__What is being asked__: Copy exactly the line that contains "andPressureVesselCode, Section IX" plus all remaining lines of the data, and leave out every line before it.

BEGIN Recorded data

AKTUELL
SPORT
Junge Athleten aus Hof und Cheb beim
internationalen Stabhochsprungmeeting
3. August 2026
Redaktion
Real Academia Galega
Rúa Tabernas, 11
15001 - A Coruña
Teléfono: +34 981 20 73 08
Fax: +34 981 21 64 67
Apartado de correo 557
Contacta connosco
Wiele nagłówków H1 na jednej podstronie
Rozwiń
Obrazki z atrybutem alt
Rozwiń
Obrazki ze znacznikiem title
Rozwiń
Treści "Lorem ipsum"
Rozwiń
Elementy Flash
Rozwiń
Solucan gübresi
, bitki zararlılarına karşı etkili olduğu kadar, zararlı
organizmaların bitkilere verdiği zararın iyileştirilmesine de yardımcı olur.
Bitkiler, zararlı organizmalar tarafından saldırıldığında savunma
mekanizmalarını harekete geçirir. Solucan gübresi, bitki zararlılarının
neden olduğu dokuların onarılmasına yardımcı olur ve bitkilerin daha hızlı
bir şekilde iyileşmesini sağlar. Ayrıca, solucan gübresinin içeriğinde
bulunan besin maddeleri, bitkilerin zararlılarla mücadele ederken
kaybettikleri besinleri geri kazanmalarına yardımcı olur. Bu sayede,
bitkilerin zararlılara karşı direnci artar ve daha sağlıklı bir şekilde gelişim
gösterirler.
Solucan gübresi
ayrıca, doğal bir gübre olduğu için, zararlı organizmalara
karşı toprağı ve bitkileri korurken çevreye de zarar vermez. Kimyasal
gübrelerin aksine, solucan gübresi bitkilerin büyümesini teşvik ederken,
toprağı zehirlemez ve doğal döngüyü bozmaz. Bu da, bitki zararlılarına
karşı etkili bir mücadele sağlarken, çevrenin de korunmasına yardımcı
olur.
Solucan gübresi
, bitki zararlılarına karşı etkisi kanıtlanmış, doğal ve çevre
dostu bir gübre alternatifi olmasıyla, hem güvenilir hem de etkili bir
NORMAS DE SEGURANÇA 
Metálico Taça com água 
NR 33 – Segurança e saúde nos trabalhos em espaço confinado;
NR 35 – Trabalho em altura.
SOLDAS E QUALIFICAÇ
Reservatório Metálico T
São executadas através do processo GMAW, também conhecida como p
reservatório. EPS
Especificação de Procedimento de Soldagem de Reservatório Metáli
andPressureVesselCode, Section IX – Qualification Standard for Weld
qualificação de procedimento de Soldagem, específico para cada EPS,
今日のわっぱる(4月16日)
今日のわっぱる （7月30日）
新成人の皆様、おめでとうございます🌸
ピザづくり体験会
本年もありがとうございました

END Recorded data

__Problem solution__:
andPressureVesselCode, Section IX – Qualification Standard for Weld
qualificação de procedimento de Soldagem, específico para cada EPS,
今日のわっぱる(4月16日)
今日のわっぱる （7月30日）
新成人の皆様、おめでとうございます🌸
ピザづくり体験会
本年もありがとうございました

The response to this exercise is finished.